One thing The TLC Story does not gloss over is the crappy, 56-cents-per-unit-sold deal the best-selling girl group of all time got with LaFace Records. Stone helped producers T-Boz and Chilli show their work, too, with on-screen arithmetic that even viewers who hated math class can understand.

It feels like the two surviving members of TLC had a checklist they want to assure fans and views of: they didn’t care much for their early manager Perri ‘Pebbles’ Reid, the L.A. Reid wife and collaborator who wanted to put heels and skirts on TLC from its jump off. The girls’ resistance to it is a pivotal moment that turned TLC from a talented group to an iconic one.

“Girls in this business are chewed up and tossed out,” Pebbles says in The TLC Story. “So you got to be respected and flawless.”

And they were! Until her shame-y part about “loose girls,” she seems like a tough-but-fair mentor. But she becomes more and more controlling, even exploitative, over the group. H

And then there’s the bleakness of the Left Eye saga. All the dramatized footage of Left Eye’s spiritual retreat among the clear waters of Honduras should feel pensive and peaceful, as the rapper finds an elusive spiritual peace. But any viewer who knows anything about TLC knows that her untimely death looms over these scenes like a darkness. In these final moments, Lil’ Mama’s performance is stark and vulnerable, understated and sweet.

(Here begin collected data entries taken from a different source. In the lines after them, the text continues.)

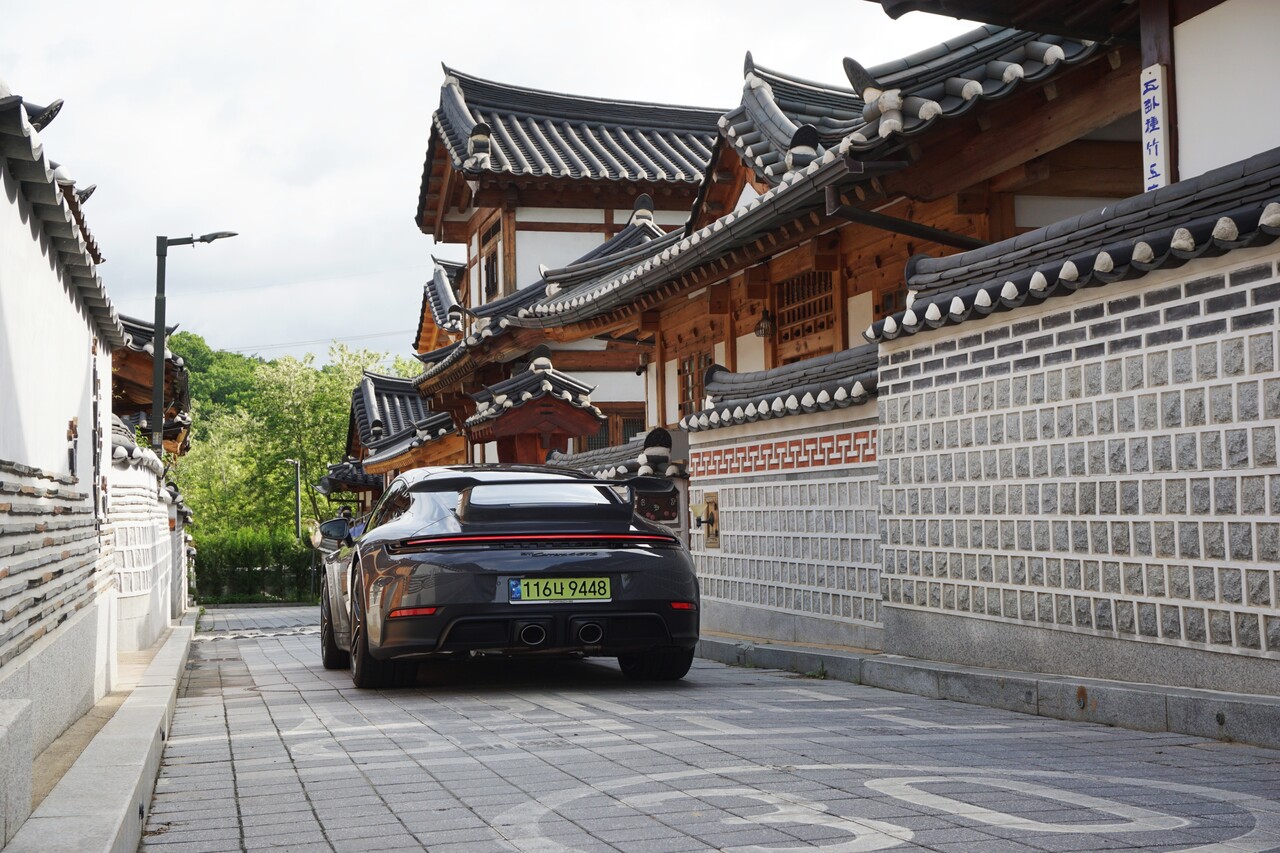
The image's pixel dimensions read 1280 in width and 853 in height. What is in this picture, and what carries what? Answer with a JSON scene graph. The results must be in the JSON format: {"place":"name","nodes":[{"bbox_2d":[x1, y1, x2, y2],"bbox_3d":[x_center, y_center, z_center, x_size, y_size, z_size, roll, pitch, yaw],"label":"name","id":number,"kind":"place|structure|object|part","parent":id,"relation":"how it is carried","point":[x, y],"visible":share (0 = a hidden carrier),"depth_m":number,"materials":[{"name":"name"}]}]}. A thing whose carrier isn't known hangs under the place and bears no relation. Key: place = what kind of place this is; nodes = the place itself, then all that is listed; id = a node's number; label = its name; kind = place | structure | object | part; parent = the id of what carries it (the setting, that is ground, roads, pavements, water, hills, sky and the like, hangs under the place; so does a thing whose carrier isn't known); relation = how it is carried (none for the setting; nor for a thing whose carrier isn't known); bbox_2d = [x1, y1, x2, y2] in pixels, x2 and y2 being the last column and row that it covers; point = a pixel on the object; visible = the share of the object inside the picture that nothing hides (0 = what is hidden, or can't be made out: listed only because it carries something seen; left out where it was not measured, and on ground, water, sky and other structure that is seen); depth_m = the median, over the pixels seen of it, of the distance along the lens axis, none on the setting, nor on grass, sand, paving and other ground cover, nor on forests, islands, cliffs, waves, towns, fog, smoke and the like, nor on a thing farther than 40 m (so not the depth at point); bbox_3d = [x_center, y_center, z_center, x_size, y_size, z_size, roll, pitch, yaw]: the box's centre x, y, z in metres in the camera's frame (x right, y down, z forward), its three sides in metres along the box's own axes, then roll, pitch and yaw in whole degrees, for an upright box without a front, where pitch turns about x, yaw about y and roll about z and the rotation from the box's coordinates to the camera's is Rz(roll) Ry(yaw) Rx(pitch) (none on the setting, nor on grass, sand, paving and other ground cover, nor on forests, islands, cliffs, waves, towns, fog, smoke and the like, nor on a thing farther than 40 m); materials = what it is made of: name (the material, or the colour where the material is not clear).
{"place":"outdoors","nodes":[
{"label":"outdoors","id":0,"kind":"place"},
{"bbox_2d":[0,94,122,811],"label":"white wall","id":1,"kind":"structure","parent":0,"point":[23,421],"depth_m":6.34,"materials":[{"name":"white paint"}]},
{"bbox_2d":[66,417,77,476],"bbox_3d":[-2.654,0.101,7.476,0.085,0.326,0.178,0,-3,-15],"label":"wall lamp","id":2,"kind":"object","parent":1,"relation":"attached to","point":[71,438],"visible":0.91,"depth_m":7.46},
{"bbox_2d":[106,416,190,660],"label":"wall","id":3,"kind":"structure","parent":0,"point":[141,593],"depth_m":12.60,"materials":[{"name":"white"}]},
{"bbox_2d":[113,312,192,457],"label":"building","id":4,"kind":"structure","parent":0,"point":[131,386],"depth_m":22.51,"materials":[{"name":"brown wood"}]},
{"bbox_2d":[329,368,460,498],"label":"building","id":5,"kind":"structure","parent":0,"point":[371,404],"depth_m":34.15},
{"bbox_2d":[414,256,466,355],"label":"building","id":6,"kind":"structure","parent":0,"point":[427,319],"depth_m":35.01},
{"bbox_2d":[0,0,962,366],"label":"sky","id":7,"kind":"structure","parent":0,"point":[497,8],"materials":[{"name":"white"}]},
{"bbox_2d":[465,348,602,467],"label":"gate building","id":8,"kind":"structure","parent":0,"point":[584,421],"visible":0.75,"materials":[{"name":"wood"}]},
{"bbox_2d":[404,64,728,464],"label":"house","id":9,"kind":"structure","parent":0,"point":[512,227],"depth_m":26.13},
{"bbox_2d":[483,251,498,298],"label":"window","id":10,"kind":"structure","parent":9,"relation":"in","point":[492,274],"depth_m":25.78,"materials":[{"name":"brown wood"}]},
{"bbox_2d":[585,410,644,450],"bbox_3d":[-0.310,0.258,23.116,1.251,1.090,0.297,0,-3,-15],"label":"window","id":11,"kind":"structure","parent":9,"relation":"in","point":[632,433],"depth_m":23.08,"materials":[{"name":"brown wood"}]},
{"bbox_2d":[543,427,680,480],"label":"tiled wall","id":12,"kind":"structure","parent":0,"point":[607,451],"depth_m":16.26,"materials":[{"name":"tile"}]},
{"bbox_2d":[132,601,1279,852],"label":"paved road","id":13,"kind":"structure","parent":0,"point":[311,787],"materials":[{"name":"grey concrete"}]},
{"bbox_2d":[312,463,700,691],"bbox_3d":[-1.003,0.912,10.316,1.855,1.324,4.724,0,-3,-15],"label":"car","id":14,"kind":"object","parent":13,"relation":"on","point":[627,578],"visible":0.98,"depth_m":8.77,"materials":[{"name":"black metal"}]},
{"label":"wheel","id":15,"kind":"part","parent":14,"relation":"part of","materials":[{"name":"black rubber"}]},
{"label":"wheel","id":16,"kind":"part","parent":14,"relation":"part of","materials":[{"name":"black rubber"}]},
{"bbox_2d":[507,576,612,602],"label":"license plate","id":17,"kind":"object","parent":14,"relation":"attached to","point":[567,593],"visible":0.96,"depth_m":8.41,"materials":[{"name":"green metal"}]},
{"label":"tire","id":18,"kind":"part","parent":14,"relation":"part of","materials":[{"name":"black rubber"}]},
{"bbox_2d":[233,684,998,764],"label":"road marking","id":19,"kind":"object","parent":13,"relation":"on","point":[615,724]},
{"bbox_2d":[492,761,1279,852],"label":"road marking","id":20,"kind":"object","parent":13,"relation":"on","point":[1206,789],"visible":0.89,"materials":[{"name":"white paint"}]},
{"bbox_2d":[697,630,1279,749],"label":"stone curb","id":21,"kind":"structure","parent":13,"relation":"on","point":[1196,695],"depth_m":7.06,"materials":[{"name":"grey stone"}]},
{"bbox_2d":[412,9,1148,467],"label":"wooden building","id":22,"kind":"structure","parent":0,"point":[757,90],"depth_m":13.09,"materials":[{"name":"brown wood"}]},
{"bbox_2d":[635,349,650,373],"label":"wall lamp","id":23,"kind":"object","parent":22,"relation":"attached to","point":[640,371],"visible":0.73,"depth_m":19.33,"materials":[{"name":"black"}]},
{"bbox_2d":[677,350,711,417],"bbox_3d":[0.632,-0.425,16.638,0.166,0.919,1.151,0,-3,-15],"label":"lattice window","id":24,"kind":"structure","parent":22,"relation":"in","point":[687,384],"depth_m":16.84,"materials":[{"name":"brown wood"}]},
{"bbox_2d":[755,309,773,338],"bbox_3d":[1.108,-0.918,14.100,0.211,0.317,0.212,0,-3,-15],"label":"wall lamp","id":25,"kind":"object","parent":22,"relation":"attached to","point":[765,327],"visible":0.94,"depth_m":14.07,"materials":[{"name":"black"}]},
{"bbox_2d":[775,266,837,361],"bbox_3d":[1.463,-0.989,13.778,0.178,0.824,1.289,0,-3,-15],"label":"lattice window","id":26,"kind":"structure","parent":22,"relation":"in","point":[810,314],"depth_m":13.84,"materials":[{"name":"brown wood"}]},
{"bbox_2d":[875,286,907,321],"bbox_3d":[2.058,-0.700,12.079,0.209,0.773,0.960,0,-3,-15],"label":"lattice window","id":27,"kind":"structure","parent":22,"relation":"in","point":[882,314],"depth_m":12.31,"materials":[{"name":"brown wood"}]},
{"bbox_2d":[827,183,988,250],"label":"drainpipe","id":28,"kind":"object","parent":22,"relation":"attached to","point":[933,232],"visible":0.49,"depth_m":10.85,"materials":[{"name":"black metal"}]},
{"bbox_2d":[680,341,881,651],"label":"wall","id":29,"kind":"structure","parent":0,"point":[740,595],"depth_m":11.36,"materials":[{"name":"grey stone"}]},
{"bbox_2d":[692,492,720,548],"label":"wall lamp","id":30,"kind":"object","parent":29,"relation":"attached to","point":[712,523],"visible":0.96,"depth_m":12.67,"materials":[{"name":"metal"}]},
{"bbox_2d":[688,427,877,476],"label":"border","id":31,"kind":"object","parent":29,"relation":"attached to","point":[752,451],"visible":0.56,"depth_m":11.56,"materials":[{"name":"red tile"}]},
{"bbox_2d":[862,0,1278,196],"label":"building","id":32,"kind":"structure","parent":0,"point":[1213,152],"depth_m":8.50,"materials":[{"name":"brown wood"}]},
{"bbox_2d":[1140,64,1170,191],"bbox_3d":[2.518,-1.383,7.810,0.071,0.745,0.234,0,-3,-15],"label":"sign","id":33,"kind":"object","parent":32,"relation":"attached to","point":[1153,113],"visible":0.88,"depth_m":7.79,"materials":[{"name":"white wood"}]},
{"bbox_2d":[868,155,1279,709],"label":"wall","id":34,"kind":"structure","parent":0,"point":[1276,446],"depth_m":7.10,"materials":[{"name":"grey stone"}]},
{"label":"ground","id":35,"kind":"structure","parent":0},
{"bbox_2d":[1,609,198,852],"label":"stone curb","id":36,"kind":"structure","parent":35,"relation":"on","point":[139,767],"depth_m":5.01,"materials":[{"name":"stone"}]},
{"bbox_2d":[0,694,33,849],"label":"stone block","id":37,"kind":"structure","parent":36,"relation":"on","point":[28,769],"depth_m":3.94,"materials":[{"name":"stone"}]},
{"bbox_2d":[151,230,238,456],"bbox_3d":[-5.035,0.161,18.199,1.086,4.686,0.409,0,-3,-15],"label":"street lamp","id":38,"kind":"object","parent":35,"relation":"on","point":[156,389],"visible":0.66,"depth_m":18.15,"materials":[{"name":"black metal"}]},
{"bbox_2d":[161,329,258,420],"label":"tree","id":39,"kind":"object","parent":35,"relation":"on","point":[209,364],"visible":0.19,"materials":[{"name":"green plant"}]},
{"bbox_2d":[193,530,317,604],"bbox_3d":[-9.598,3.615,39.670,6.422,2.118,1.598,0,-3,-15],"label":"hedge","id":40,"kind":"object","parent":35,"relation":"on","point":[236,563],"visible":0.49,"depth_m":39.58,"materials":[{"name":"green plant"}]},
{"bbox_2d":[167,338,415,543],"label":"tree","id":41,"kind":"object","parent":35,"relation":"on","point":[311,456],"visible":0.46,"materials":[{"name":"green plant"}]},
{"bbox_2d":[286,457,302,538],"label":"lamp post","id":42,"kind":"object","parent":35,"relation":"on","point":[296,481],"visible":0.65,"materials":[{"name":"metal"}]}
]}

As much as Left Eye was known as a charismatic rapper, The TLC Story also portrays her as a visionary too (“crazy creative,” T-Boz says). Lopes envisions Fanmail’s sci-fi aesthetic over 10 years before it finally came to pass. It’s well-placed precedent for Left Eye’s creative restlessness with the group.

As much as this was a recounting of TLC’s career, the movie was at its heart a memorial for Left Eye. To this day, her absence leaves a hole in the middle of TLC that will never be totally filled. But ten years after Left Eye’s tragic death, when the actresses playing T-Boz and Chilli dissolve into the actual, modern-day T-Boz and Chilli, that’s what the remaining members are trying to do: fill that hole. And make more tunes for their fans. And, to quote TLC’s R&B contemporary Mary J. Blige, no more drama.